[Data excerpts]
★ ★ ★ ★ ★ ★ ★

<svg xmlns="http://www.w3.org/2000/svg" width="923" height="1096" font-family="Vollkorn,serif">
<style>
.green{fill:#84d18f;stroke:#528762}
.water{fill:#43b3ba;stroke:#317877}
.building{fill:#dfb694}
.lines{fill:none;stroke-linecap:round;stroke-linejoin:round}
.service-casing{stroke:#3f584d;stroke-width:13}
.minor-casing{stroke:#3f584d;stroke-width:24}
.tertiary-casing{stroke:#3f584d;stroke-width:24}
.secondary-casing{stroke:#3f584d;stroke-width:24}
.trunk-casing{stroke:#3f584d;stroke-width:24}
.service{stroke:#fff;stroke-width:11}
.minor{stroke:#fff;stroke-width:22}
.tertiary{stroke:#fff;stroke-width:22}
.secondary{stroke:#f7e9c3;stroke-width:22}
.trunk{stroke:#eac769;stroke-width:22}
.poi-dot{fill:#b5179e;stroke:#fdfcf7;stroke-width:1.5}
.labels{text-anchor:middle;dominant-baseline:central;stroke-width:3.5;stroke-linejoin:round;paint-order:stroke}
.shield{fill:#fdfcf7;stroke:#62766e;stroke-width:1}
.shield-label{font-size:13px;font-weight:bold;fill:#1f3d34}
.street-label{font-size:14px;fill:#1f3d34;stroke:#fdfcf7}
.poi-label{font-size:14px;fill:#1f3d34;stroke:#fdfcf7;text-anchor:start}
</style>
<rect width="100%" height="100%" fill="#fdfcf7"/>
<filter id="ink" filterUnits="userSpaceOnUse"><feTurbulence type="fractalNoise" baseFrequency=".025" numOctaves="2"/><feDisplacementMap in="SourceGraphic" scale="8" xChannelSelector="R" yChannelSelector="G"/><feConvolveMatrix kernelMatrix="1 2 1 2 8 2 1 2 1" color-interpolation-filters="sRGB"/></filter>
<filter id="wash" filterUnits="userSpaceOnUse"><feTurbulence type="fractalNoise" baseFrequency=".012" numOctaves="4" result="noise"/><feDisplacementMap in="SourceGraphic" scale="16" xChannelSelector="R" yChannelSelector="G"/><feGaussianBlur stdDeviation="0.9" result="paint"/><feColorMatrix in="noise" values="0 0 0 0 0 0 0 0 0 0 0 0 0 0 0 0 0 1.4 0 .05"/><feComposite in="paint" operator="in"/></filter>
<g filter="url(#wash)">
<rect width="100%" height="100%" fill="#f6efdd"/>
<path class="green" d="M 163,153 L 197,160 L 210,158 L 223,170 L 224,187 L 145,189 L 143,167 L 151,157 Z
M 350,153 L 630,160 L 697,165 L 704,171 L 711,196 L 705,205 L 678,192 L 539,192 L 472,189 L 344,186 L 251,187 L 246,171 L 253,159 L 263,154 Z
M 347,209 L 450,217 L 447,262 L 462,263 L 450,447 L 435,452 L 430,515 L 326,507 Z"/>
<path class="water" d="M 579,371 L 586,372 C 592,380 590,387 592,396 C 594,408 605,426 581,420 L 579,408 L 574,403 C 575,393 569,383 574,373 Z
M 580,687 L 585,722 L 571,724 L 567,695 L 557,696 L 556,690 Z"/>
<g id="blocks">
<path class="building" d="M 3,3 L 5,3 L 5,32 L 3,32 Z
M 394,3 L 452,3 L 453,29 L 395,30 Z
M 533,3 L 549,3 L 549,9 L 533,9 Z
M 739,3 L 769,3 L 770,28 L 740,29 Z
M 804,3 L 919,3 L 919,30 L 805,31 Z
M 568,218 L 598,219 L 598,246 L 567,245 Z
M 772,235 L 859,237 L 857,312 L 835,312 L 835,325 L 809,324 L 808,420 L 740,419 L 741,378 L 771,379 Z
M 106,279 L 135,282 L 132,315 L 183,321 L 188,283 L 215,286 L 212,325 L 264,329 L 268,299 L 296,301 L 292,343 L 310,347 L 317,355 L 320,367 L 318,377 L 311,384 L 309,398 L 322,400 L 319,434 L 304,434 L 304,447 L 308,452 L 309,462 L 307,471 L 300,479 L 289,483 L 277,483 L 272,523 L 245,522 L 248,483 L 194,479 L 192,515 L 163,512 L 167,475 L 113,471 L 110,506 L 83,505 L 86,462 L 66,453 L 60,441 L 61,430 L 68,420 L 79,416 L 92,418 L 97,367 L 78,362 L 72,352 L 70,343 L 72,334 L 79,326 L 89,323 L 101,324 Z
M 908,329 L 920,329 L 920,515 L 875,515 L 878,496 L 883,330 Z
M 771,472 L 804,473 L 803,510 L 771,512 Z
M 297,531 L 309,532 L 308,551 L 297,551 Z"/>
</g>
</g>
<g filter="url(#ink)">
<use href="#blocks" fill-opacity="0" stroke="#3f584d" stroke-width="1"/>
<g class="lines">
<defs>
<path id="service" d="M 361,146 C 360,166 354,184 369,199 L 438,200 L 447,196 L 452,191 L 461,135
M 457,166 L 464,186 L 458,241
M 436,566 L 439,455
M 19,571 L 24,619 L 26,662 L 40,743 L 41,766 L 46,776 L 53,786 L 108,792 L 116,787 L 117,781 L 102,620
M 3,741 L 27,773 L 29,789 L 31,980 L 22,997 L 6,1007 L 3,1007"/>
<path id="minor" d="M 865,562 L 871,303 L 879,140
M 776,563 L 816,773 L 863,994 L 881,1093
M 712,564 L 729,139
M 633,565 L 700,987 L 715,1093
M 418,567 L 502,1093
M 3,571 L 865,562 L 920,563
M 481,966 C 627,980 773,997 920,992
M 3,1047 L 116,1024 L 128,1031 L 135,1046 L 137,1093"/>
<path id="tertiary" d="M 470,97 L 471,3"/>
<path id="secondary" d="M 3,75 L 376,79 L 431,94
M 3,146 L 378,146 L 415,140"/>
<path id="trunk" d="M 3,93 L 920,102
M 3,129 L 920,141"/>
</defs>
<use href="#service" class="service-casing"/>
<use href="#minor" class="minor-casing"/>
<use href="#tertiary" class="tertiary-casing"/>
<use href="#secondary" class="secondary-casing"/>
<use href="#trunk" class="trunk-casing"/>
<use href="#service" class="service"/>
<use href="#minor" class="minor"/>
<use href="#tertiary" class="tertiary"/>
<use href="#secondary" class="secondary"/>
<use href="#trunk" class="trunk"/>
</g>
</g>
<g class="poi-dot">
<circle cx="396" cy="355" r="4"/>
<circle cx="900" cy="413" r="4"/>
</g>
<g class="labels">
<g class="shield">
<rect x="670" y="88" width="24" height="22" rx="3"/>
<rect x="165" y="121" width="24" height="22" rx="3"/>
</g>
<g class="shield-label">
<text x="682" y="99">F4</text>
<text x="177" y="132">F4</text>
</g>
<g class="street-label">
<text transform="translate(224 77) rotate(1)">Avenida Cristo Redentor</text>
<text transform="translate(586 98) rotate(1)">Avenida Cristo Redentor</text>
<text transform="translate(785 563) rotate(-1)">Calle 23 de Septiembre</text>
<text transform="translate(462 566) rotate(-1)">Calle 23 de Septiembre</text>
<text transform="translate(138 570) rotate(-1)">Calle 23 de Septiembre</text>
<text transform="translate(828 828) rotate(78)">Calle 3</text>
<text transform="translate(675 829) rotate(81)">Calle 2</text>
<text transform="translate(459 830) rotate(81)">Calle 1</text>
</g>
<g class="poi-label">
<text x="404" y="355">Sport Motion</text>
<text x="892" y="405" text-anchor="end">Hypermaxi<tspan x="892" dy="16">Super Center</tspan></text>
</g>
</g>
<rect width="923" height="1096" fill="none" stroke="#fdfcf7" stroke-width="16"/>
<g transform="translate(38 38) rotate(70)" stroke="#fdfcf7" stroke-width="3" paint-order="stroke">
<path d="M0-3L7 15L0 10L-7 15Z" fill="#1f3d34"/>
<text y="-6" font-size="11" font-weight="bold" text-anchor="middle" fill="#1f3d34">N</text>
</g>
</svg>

★ ★ ★ ★ ★ ★ ★

> TASK:
Report every line of the records that contains the word "round".

> RESULT FOR THIS EXERCISE:
.lines{fill:none;stroke-linecap:round;stroke-linejoin:round}
.labels{text-anchor:middle;dominant-baseline:central;stroke-width:3.5;stroke-linejoin:round;paint-order:stroke}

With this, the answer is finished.